We’ve been looking at 10 Words that will change our lives. What many translations call the 10 commandments, the Bible literally calls “The Ten Words.” Today we’re taking a look at the eighth word that will change our lives, and it’s “INTEGRITY.” In Exodus 20:15, God commanded Israel, “You shall not steal.” In the New Testament, Paul wrote “The thief must no longer steal” (Eph 4:28).
Of course this doesn’t apply only to breaking and entering. The Bible teaches that we’re stealing if we cheat our customers (Prov 20:23; Amos 8:4-5), if we withhold from our employees (Lev 19:13), if we default on loans we’ve taken (Psa 37:21), if we deceive the government so as not to pay all our taxes (Rom 13:6-7; Matt 22:22), or if we rob God by not giving to Him at all (Mal 3:8). All these are ways that many of us steal. But, the Bible teaches that if we’re to prosper, we must prosper with integrity.
So how should we develop our income with integrity? Obviously, the first way is by working. After Paul wrote that the thief must stop stealing, his next words were that “he must do honest work with his own hands” (Eph 4:28). A friend of mine recently lost his job because of cut backs at work. Rather than say, I’ll just collect unemployment, he immediately got a job at a home improvement store. He didn’t say I have to wait for something in my field to open up or maybe this is my opportunity to have some time off. No, he said, my kids need to eat—I’ll get a job.
A second way to prosper with integrity is by saving and investing. Proverbs 13:11 says, “Dishonest money dwindles away, but he who gathers money little by little makes it grow.” It is remarkable in this age of consumption how little emphasis we place on saving for the future. But if we’re not to burden our children as we become elderly, saving and investing should begin when we’re young.
A third way to prosper with integrity is one that we often neglect—we need to pray. James wrote, “You do not have, because you do not ask God” (James 4:2). I have a friend who has made great sacrifices by serving God in vocational ministry. Yet, he’s always had a good and dependable vehicle. When I asked him how did he afford this he said that whenever he needed a new car, he would pray. And then, without anyone being told of his need, people would ask if they could buy him or give him a car. He didn’t acquire vehicles with car loans but with prayer.

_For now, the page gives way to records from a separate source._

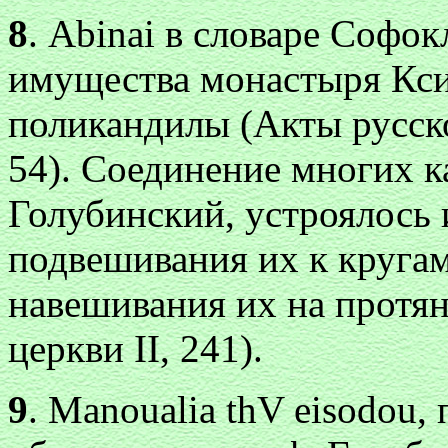
8
.
Abinai
в словаре Софок
имущества монастыря Кс
поликандилы (Акты русско
54). Соединение многих к
Голубинский, устроялось 
подвешивания их к круга
навешивания их на протян
церкви II, 241).
9
.
Manoualia thV eisodou
,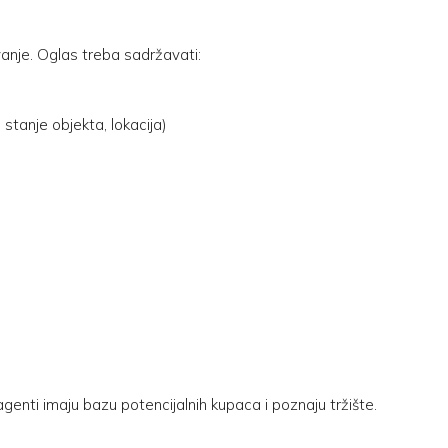
anje. Oglas treba sadržavati:
 stanje objekta, lokacija)
genti imaju bazu potencijalnih kupaca i poznaju tržište.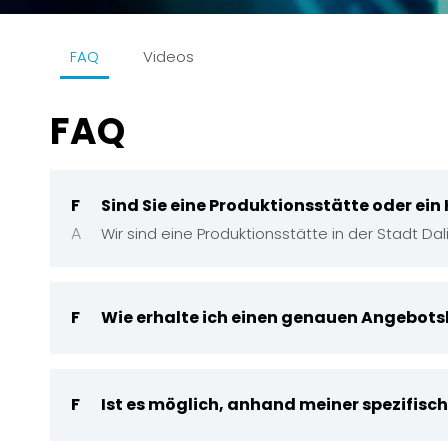
FAQ
Videos
FAQ
F
Sind Sie eine Produktionsstätte oder e
A
Wir sind eine Produktionsstätte in der Stadt Da
F
Wie erhalte ich einen genauen Angebots
F
Ist es möglich, anhand meiner spezifis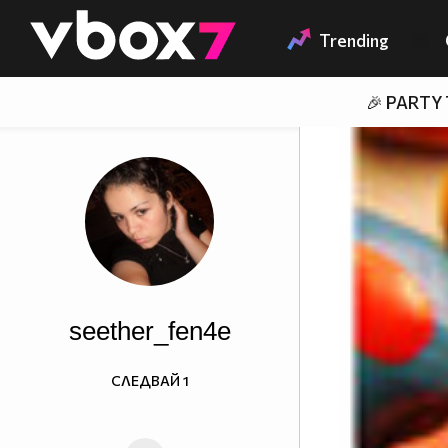
Member of
👾
Trending
🎉 PARTY
seether_fen4e
СЛЕДВАЙ
1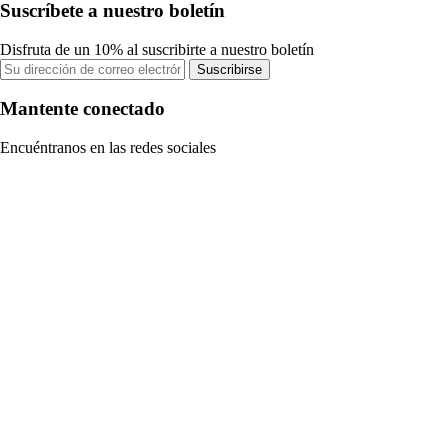
Suscríbete a nuestro boletín
Disfruta de un 10% al suscribirte a nuestro boletín
Suscribirse
Mantente conectado
Encuéntranos en las redes sociales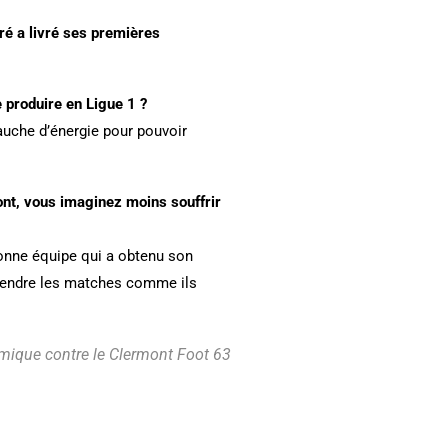
ré a livré ses premières
 produire en Ligue 1 ?
bauche d’énergie pour pouvoir
nt, vous imaginez moins souffrir
 bonne équipe qui a obtenu son
prendre les matches comme ils
amique contre le Clermont Foot 63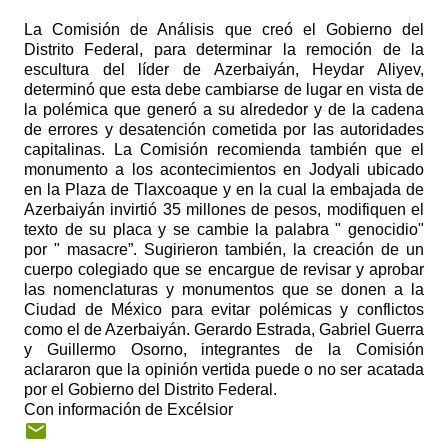
La Comisión de Análisis que creó el Gobierno del
Distrito Federal, para determinar la remoción de la
escultura del líder de Azerbaiyán, Heydar Aliyev,
determinó que esta debe cambiarse de lugar en vista de
la polémica que generó a su alrededor y de la cadena
de errores y desatención cometida por las autoridades
capitalinas. La Comisión recomienda también que el
monumento a los acontecimientos en Jodyali ubicado
en la Plaza de Tlaxcoaque y en la cual la embajada de
Azerbaiyán invirtió 35 millones de pesos, modifiquen el
texto de su placa y se cambie la palabra " genocidio"
por " masacre”. Sugirieron también, la creación de un
cuerpo colegiado que se encargue de revisar y aprobar
las nomenclaturas y monumentos que se donen a la
Ciudad de México para evitar polémicas y conflictos
como el de Azerbaiyán. Gerardo Estrada, Gabriel Guerra
y Guillermo Osorno, integrantes de la Comisión
aclararon que la opinión vertida puede o no ser acatada
por el Gobierno del Distrito Federal.
Con información de Excélsior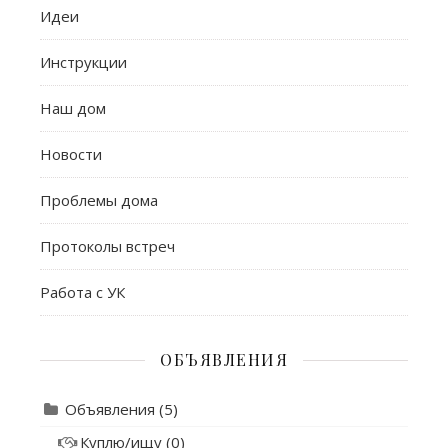
Идеи
Инструкции
Наш дом
Новости
Проблемы дома
Протоколы встреч
Работа с УК
ОБЪЯВЛЕНИЯ
Объявления
(5)
Куплю/ищу
(0)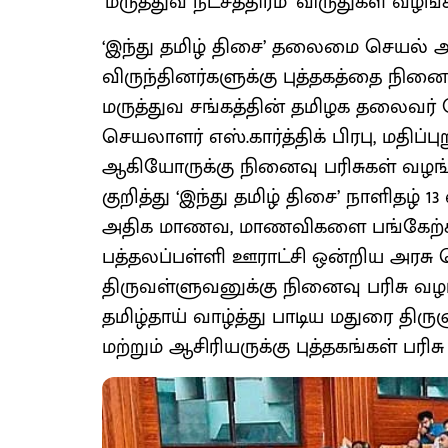
‘மருத்துவ நட்சத்திரம்’ விருதுகள் வழங்க
‘இந்து தமிழ் திசை’ தலைமை செயல் அதிக
விருந்தினர்களுக்கு புத்தகத்தை நினைவ
மருத்துவ சங்கத்தின் தமிழக தலைவர் கே
செயலாளர் எஸ்.கார்த்திக் பிரபு, மதிப்ப
ஆகியோருக்கு நினைவு பரிசுகள் வழங்கப்
குறித்து ‘இந்து தமிழ் திசை’ நாளிதழ்
அதிக மாணவ, மாணவிகளை பங்கேற்க 
பத்தலப்பள்ளி ஊராட்சி ஒன்றிய அரச
திருவள்ளுவனுக்கு நினைவு பரிசு வழங்
தமிழ்தாய் வாழ்த்து பாடிய மதுரை த
மற்றும் ஆசிரியருக்கு புத்தகங்கள் பரிச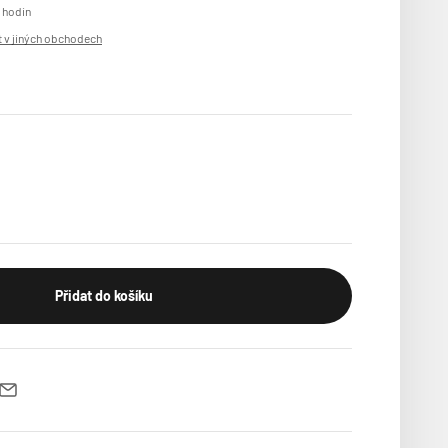
 hodin
 v jiných obchodech
Přidat do košíku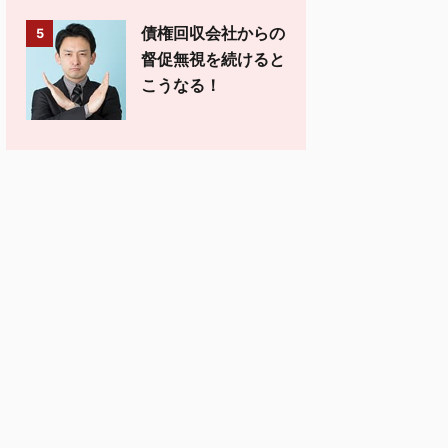
債権回収会社からの
5
督促無視を続けると
こうなる！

Finally, the best way to prosper with integrity is to pursue God rather than wealth. This is what Jesus taught. He asked, “What good will it be for a man if he gains the whole world, yet forfeits his soul” (Matt 16:26)? That’s also why he reminded us to “seek first the kingdom of God and His righteousness, and all these things will be provided for you” (Matt 6:33). If we pursue wealth, we may or may not achieve financial success. But seeking God above all will produce genuine spiritual success, which is far more valuable.